Bessere Zusammenarbeit zwischen Kompetenzzentren
Verbesserungsbedarf gibt es auch bei der Zusammenarbeit zwischen den Kompetenzzentren, vor allem bei Kindern mit multiplen Schwierigkeiten. Diese Kinder seien „ein wenig vernachlässigt worden, weil kein Kompetenzzentrum sich für zuständig erklärte“, sagte Claude Meisch. Neue Prozeduren und Prozesse sollen für eine koordiniertere Zusammenarbeit der Kompetenzzentren sorgen.
Ein anderes Stichwort lautet Qualitätsentwicklung im Bereich der Inklusion. Diese Aufgabe soll eine neue Struktur übernehmen, und zwar das Service national de l'éducation inclusive (SNEI). Das SNEI soll für einen besseren Austausch zwischen den verschiedenen Partnern und eine kontinuierliche Verbesserung der Betreuung sorgen.
Eltern umfassend informieren
Die Evaluierung ergab auch, dass Eltern sich über die schulische Inklusion, die Hilfsmaßnahmen und Prozeduren nicht besonders gut informiert fühlen. „Sie wissen nicht, wie das System funktioniert, was ihre Rechte und Pflichten sind und wer welche Pflichten übernehmen muss“, erklärte Claude Meisch. Eltern sollen künftig stärker eingebunden und mittels Informationsmaterial und -kampagnen umfassender informiert werden.

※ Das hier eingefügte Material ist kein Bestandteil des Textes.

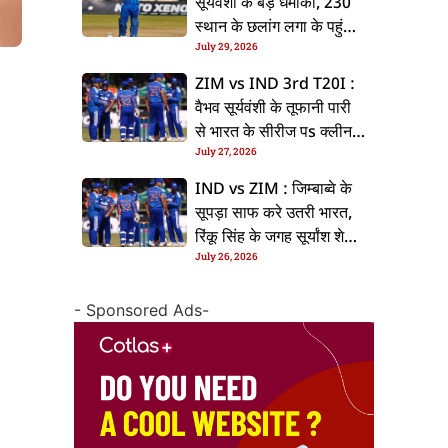
सूर्यवंशी के बड़ धमाका, 230
स्थान के छलांग लगा के पहुंचलें
July 29, 2026
48वां नंबर पs
ZIM vs IND 3rd T20I :
वैभव सूर्यवंशी के तूफानी पारी
से भारत के सीरीज पs क्लीन
July 27, 2026
स्वीप, जिम्बाब्वे 35 रन से
हारल
IND vs ZIM : जिम्बाब्वे के
सूपड़ा साफ करे उतरी भारत,
रिंकू सिंह के जगह सूर्यांश शेडगे
July 26, 2026
के मिल सकेला मवका
- Sponsored Ads-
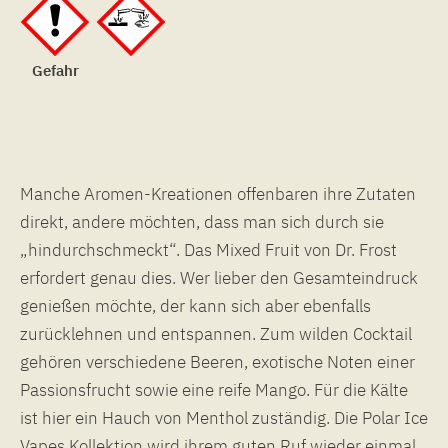
Gefahr
Manche Aromen-Kreationen offenbaren ihre Zutaten
direkt, andere möchten, dass man sich durch sie
„hindurchschmeckt“. Das Mixed Fruit von Dr. Frost
erfordert genau dies. Wer lieber den Gesamteindruck
genießen möchte, der kann sich aber ebenfalls
zurücklehnen und entspannen. Zum wilden Cocktail
gehören verschiedene Beeren, exotische Noten einer
Passionsfrucht sowie eine reife Mango. Für die Kälte
ist hier ein Hauch von Menthol zuständig. Die Polar Ice
Vapes Kollektion wird ihrem guten Ruf wieder einmal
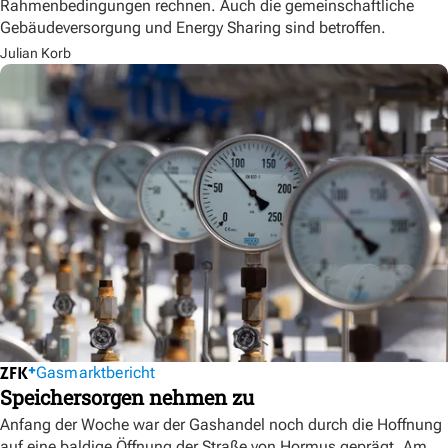
Rahmenbedingungen rechnen. Auch die gemeinschaftliche
Gebäudeversorgung und Energy Sharing sind betroffen.
Julian Korb
Gasmarktbericht
Speichersorgen nehmen zu
Anfang der Woche war der Gashandel noch durch die Hoffnung
auf eine baldige Öffnung der Straße von Hormus geprägt. Am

Die nationale Inklusionskommission (CNI) erhält den Auftrag, sich regelmäßig mit der nationalen Elternvertretung und speziell mit den Vertretern von Kindern mit spezifischen Bedürfnissen auszutauschen und Lösungen für Probleme zu finden.
Der Gesetzentwurf ist auch das Ergebnis von Verhandlungen mit den Gewerkschaften, dem Collège des directeurs des Fondamental, des Secondaire und der Kompetenzzentren und mit der nationalen Elternvertretung.
Claude Meisch, Bildungsminister
Besser vernetzt dank einer App
Wichtig ist auch die Vernetzung aller Akteure und das Teilen von Informationen zu Dossiers, damit alle, die dazu berechtigt sind, die Informationen abrufen und den Verlauf der Prozedur verfolgen können. Dies soll auf digitalem Wege über eine neue App passieren.
Die Neuerungen fließen Meisch zufolge in einen Gesetzentwurf, der in den kommenden Wochen dem Kabinett vorgelegt wird und 2023/24 in Kraft treten soll. Der Gesetzentwurf sei auch das Ergebnis von Verhandlungen mit den Gewerkschaften, dem Collège des directeurs des Fondamental, des Secondaire und der Kompetenzzentren und mit der nationalen Elternvertretung.
Luxemburg EU-weit Musterschüler
Trotz der Notwendigkeit, Verbesserungen vorzunehmen, stuft Claude Meisch die Reform der Ediff als Erfolg ein. Seit dem Inkrafttreten der Reform seien 700 neue Posten geschaffen und die Ressourcen für Kinder mit spezifischen Bedürfnissen mehr als verdoppelt worden. Der Anteil der Kinder, die ambulant in der Regelschule betreut werden, sei von 0,72 (2014/15) auf 0,85 Prozent (2020/21) gestiegen, während der Anteil von Kindern, die in einem Kompetenzzentrum beschult werden, von 0,89 auf 0,76 Prozent gesunken sei. In der EU liege dieser Anteil bei über 1,5 Prozent. „Luxemburg ist ein Musterschüler in der EU“, so Meisch.